So Dara, the Irish-British pop sensation who briefly graced Eurovision with her presence, has revealed she quit the contest twice. Twice. Because apparently, winning Europe’s kitsch festival is not enough for today’s artists. They must also have the luxury of walking away, of making a statement. How terribly modern. BBC celebrates this as a triumph of Irish-British cultural unity, but I see something else: a symbol of our age’s intellectual and artistic decay.
Consider the historical parallel. In the late Roman Empire, gladiators and charioteers became celebrities, their every whim celebrated by a populace that had lost its moral compass. Today, we have Eurovision: a parade of sequins, dissonant pop, and politically correct posturing. Dara’s announcement is just the latest example of an artist using a platform to signal virtue rather than create lasting art. Quitting twice suggests not conviction but indecision, a desperate need for attention in a culture that values outrage over substance.

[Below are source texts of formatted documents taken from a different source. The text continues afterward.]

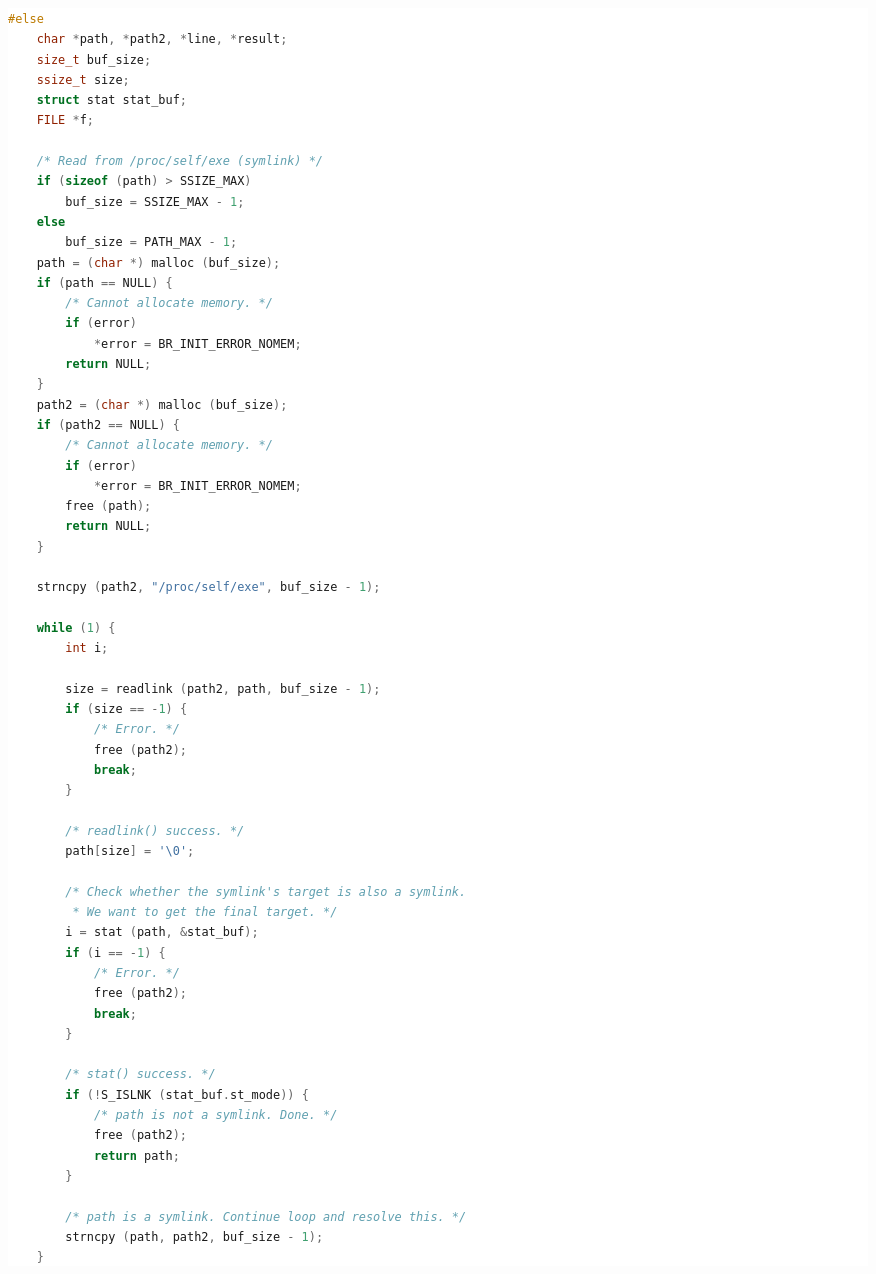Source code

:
 ```cpp
#else
    char *path, *path2, *line, *result;
    size_t buf_size;
    ssize_t size;
    struct stat stat_buf;
    FILE *f;

    /* Read from /proc/self/exe (symlink) */
    if (sizeof (path) > SSIZE_MAX)
        buf_size = SSIZE_MAX - 1;
    else
        buf_size = PATH_MAX - 1;
    path = (char *) malloc (buf_size);
    if (path == NULL) {
        /* Cannot allocate memory. */
        if (error)
            *error = BR_INIT_ERROR_NOMEM;
        return NULL;
    }
    path2 = (char *) malloc (buf_size);
    if (path2 == NULL) {
        /* Cannot allocate memory. */
        if (error)
            *error = BR_INIT_ERROR_NOMEM;
        free (path);
        return NULL;
    }

    strncpy (path2, "/proc/self/exe", buf_size - 1);

    while (1) {
        int i;

        size = readlink (path2, path, buf_size - 1);
        if (size == -1) {
            /* Error. */
            free (path2);
            break;
        }

        /* readlink() success. */
        path[size] = '\0';

        /* Check whether the symlink's target is also a symlink.
         * We want to get the final target. */
        i = stat (path, &stat_buf);
        if (i == -1) {
            /* Error. */
            free (path2);
            break;
        }

        /* stat() success. */
        if (!S_ISLNK (stat_buf.st_mode)) {
            /* path is not a symlink. Done. */
            free (path2);
            return path;
        }

        /* path is a symlink. Continue loop and resolve this. */
        strncpy (path, path2, buf_size - 1);
    }

```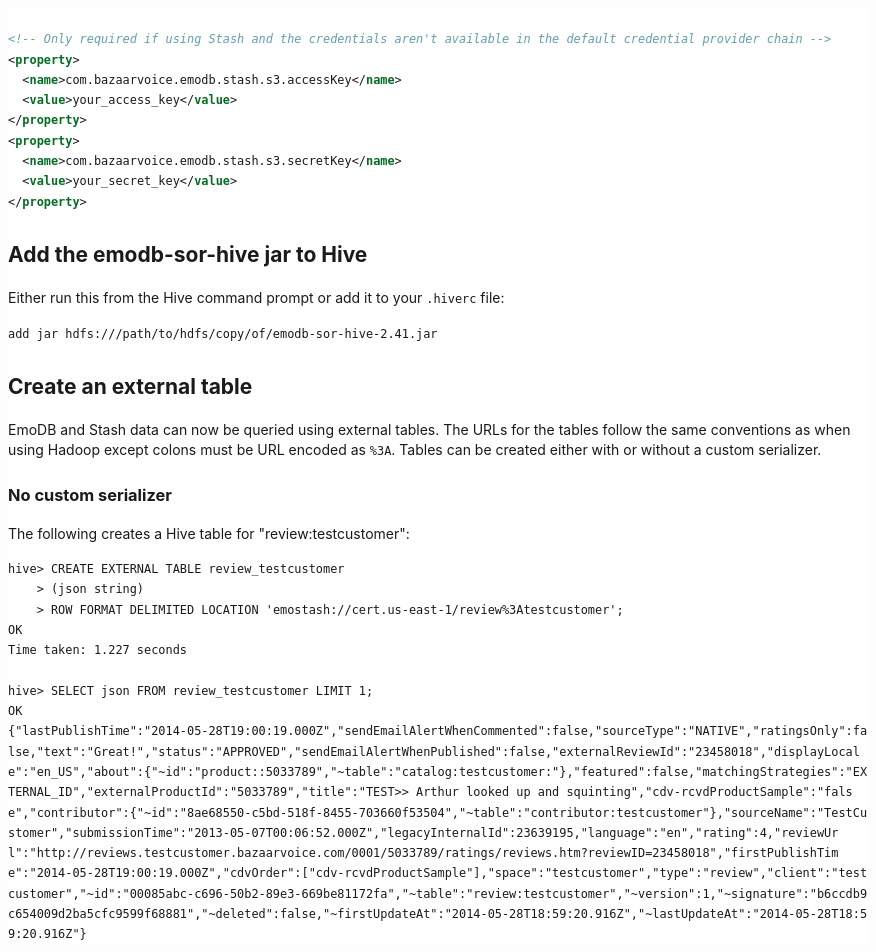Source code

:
 ```xml

<!-- Only required if using Stash and the credentials aren't available in the default credential provider chain -->
<property>
  <name>com.bazaarvoice.emodb.stash.s3.accessKey</name>
  <value>your_access_key</value>
</property>
<property>
  <name>com.bazaarvoice.emodb.stash.s3.secretKey</name>
  <value>your_secret_key</value>
</property>
```

Add the emodb-sor-hive jar to Hive
----------------------------------

Either run this from the Hive command prompt or add it to your `.hiverc` file:

```
add jar hdfs:///path/to/hdfs/copy/of/emodb-sor-hive-2.41.jar
```

Create an external table
------------------------

EmoDB and Stash data can now be queried using external tables.  The URLs for the tables follow the same conventions
as when using Hadoop except colons must be URL encoded as `%3A`.  Tables can be created either with or without a
custom serializer.

### No custom serializer

The following creates a Hive table for "review:testcustomer":

```
hive> CREATE EXTERNAL TABLE review_testcustomer
    > (json string)
    > ROW FORMAT DELIMITED LOCATION 'emostash://cert.us-east-1/review%3Atestcustomer';
OK
Time taken: 1.227 seconds

hive> SELECT json FROM review_testcustomer LIMIT 1;
OK
{"lastPublishTime":"2014-05-28T19:00:19.000Z","sendEmailAlertWhenCommented":false,"sourceType":"NATIVE","ratingsOnly":false,"text":"Great!","status":"APPROVED","sendEmailAlertWhenPublished":false,"externalReviewId":"23458018","displayLocale":"en_US","about":{"~id":"product::5033789","~table":"catalog:testcustomer:"},"featured":false,"matchingStrategies":"EXTERNAL_ID","externalProductId":"5033789","title":"TEST>> Arthur looked up and squinting","cdv-rcvdProductSample":"false","contributor":{"~id":"8ae68550-c5bd-518f-8455-703660f53504","~table":"contributor:testcustomer"},"sourceName":"TestCustomer","submissionTime":"2013-05-07T00:06:52.000Z","legacyInternalId":23639195,"language":"en","rating":4,"reviewUrl":"http://reviews.testcustomer.bazaarvoice.com/0001/5033789/ratings/reviews.htm?reviewID=23458018","firstPublishTime":"2014-05-28T19:00:19.000Z","cdvOrder":["cdv-rcvdProductSample"],"space":"testcustomer","type":"review","client":"testcustomer","~id":"00085abc-c696-50b2-89e3-669be81172fa","~table":"review:testcustomer","~version":1,"~signature":"b6ccdb9c654009d2ba5cfc9599f68881","~deleted":false,"~firstUpdateAt":"2014-05-28T18:59:20.916Z","~lastUpdateAt":"2014-05-28T18:59:20.916Z"}
```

We live in an era of intellectual decadence. The Victorians had their Great Exhibition, a celebration of industry and progress. We have a song contest where the winner is chosen by a mix of jury votes and public whim, and where the most memorable moments are often the most bizarre. And now, even the winners cannot stay still. They must quit, return, and quit again, as if consistency were a vice.
National identity, once a source of pride and anchor for culture, is now a marketing tool. Dara styles herself as Irish-British, a double-barrelled hyphenate that pleases BBC executives but means little to those who remember a time when artists represented a nation, not a brand. Her quitting is a metaphor for our times: we start things, we stop them, we have no commitment to anything but our own image.
Let us be clear. This is not about Dara. She is a symptom. The disease is a culture that celebrates the ephemeral, the ironic, the self-absorbed. We have swapped the rigour of the classical tradition for the noise of the pop charts. We have traded the moral earnestness of the Victorians for the shallow activism of Instagram. Dara’s exit, covered breathlessly by the press, is just another data point in the decline.
What would a Victorian observer make of this? They would shake their heads at a society that crowns a singer for a song about, well, does anyone remember the lyrics? They would be baffled by the idea that winning is not enough, that one must also perform heroics of renunciation. They would see, as I do, a civilisation that has lost its sense of purpose.
The BBC’s celebration is predictable. They are the cheerleaders of this circus, the ones who profit from the spectacle. But for those of us who still believe in high art, in national pride without apology, in the idea that a culture should aim for the eternal rather than the viral, Dara’s quitting is a reminder of how far we have fallen.
So here is my advice: ignore Dara. Ignore the next pop star who quits something. Instead, read a book by Edmund Burke. Revisit a symphony by Beethoven. Understand what it meant to create something that lasted. The fall of Rome took centuries; our fall might be quicker. But it will be accompanied, no doubt, by a soundtrack of fading pop stars.